======== EXTRACTED DATA ========
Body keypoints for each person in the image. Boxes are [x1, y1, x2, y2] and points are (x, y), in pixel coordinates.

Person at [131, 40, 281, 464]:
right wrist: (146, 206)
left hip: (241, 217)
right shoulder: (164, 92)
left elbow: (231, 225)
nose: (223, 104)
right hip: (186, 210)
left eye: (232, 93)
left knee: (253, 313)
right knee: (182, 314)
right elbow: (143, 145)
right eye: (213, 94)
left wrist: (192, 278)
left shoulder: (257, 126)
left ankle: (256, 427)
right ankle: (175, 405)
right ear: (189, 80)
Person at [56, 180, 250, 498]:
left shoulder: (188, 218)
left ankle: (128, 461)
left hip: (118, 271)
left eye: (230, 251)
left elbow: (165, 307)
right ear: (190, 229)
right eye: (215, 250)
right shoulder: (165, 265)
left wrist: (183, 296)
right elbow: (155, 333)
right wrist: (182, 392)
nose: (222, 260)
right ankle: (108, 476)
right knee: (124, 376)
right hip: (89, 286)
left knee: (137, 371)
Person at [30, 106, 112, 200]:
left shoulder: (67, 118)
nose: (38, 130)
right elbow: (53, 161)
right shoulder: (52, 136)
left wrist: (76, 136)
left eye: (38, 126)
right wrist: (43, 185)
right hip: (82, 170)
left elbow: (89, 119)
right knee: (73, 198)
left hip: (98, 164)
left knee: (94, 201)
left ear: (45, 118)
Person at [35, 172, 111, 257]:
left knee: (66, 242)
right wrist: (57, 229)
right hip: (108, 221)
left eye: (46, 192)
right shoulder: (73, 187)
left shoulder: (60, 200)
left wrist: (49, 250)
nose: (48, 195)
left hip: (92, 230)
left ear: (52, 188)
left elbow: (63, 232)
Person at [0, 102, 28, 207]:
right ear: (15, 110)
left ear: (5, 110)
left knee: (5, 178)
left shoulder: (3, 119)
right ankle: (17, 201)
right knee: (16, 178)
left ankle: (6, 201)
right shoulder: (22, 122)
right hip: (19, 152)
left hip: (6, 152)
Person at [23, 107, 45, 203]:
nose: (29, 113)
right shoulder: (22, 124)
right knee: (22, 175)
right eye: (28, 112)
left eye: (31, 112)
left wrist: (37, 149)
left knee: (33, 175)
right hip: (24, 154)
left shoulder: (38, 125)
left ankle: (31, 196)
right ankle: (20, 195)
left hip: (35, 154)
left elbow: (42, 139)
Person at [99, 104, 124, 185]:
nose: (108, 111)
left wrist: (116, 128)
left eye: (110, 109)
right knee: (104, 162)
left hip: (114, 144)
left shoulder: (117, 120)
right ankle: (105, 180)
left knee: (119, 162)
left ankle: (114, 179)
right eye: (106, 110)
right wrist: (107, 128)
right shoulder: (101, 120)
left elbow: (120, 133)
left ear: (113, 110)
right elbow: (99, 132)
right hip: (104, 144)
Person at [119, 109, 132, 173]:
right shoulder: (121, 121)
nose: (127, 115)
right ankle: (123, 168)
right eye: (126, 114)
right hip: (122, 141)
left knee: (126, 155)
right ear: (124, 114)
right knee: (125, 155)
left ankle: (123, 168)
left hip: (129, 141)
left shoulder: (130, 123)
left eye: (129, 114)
========
======== EXTRACTED DATA ========
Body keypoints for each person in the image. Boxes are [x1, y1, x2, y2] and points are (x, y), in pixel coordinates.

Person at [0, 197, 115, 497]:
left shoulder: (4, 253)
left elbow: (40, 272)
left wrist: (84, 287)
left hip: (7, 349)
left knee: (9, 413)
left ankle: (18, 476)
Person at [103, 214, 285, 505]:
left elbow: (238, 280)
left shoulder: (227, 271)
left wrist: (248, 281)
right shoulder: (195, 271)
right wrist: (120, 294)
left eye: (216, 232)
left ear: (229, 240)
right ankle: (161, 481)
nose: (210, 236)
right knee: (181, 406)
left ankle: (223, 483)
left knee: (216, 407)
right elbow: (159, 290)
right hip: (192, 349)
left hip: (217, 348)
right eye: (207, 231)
========
§ WHAT TO DO
In the listing above, find the line with "right elbow: (53, 161)" and the line with "nose: (29, 113)". Output those two lines and every line between them, exactly as written.

§ YOUR RESPONSE
right elbow: (53, 161)
right shoulder: (52, 136)
left wrist: (76, 136)
left eye: (38, 126)
right wrist: (43, 185)
right hip: (82, 170)
left elbow: (89, 119)
right knee: (73, 198)
left hip: (98, 164)
left knee: (94, 201)
left ear: (45, 118)
Person at [35, 172, 111, 257]:
left knee: (66, 242)
right wrist: (57, 229)
right hip: (108, 221)
left eye: (46, 192)
right shoulder: (73, 187)
left shoulder: (60, 200)
left wrist: (49, 250)
nose: (48, 195)
left hip: (92, 230)
left ear: (52, 188)
left elbow: (63, 232)
Person at [0, 102, 28, 207]:
right ear: (15, 110)
left ear: (5, 110)
left knee: (5, 178)
left shoulder: (3, 119)
right ankle: (17, 201)
right knee: (16, 178)
left ankle: (6, 201)
right shoulder: (22, 122)
right hip: (19, 152)
left hip: (6, 152)
Person at [23, 107, 45, 203]:
nose: (29, 113)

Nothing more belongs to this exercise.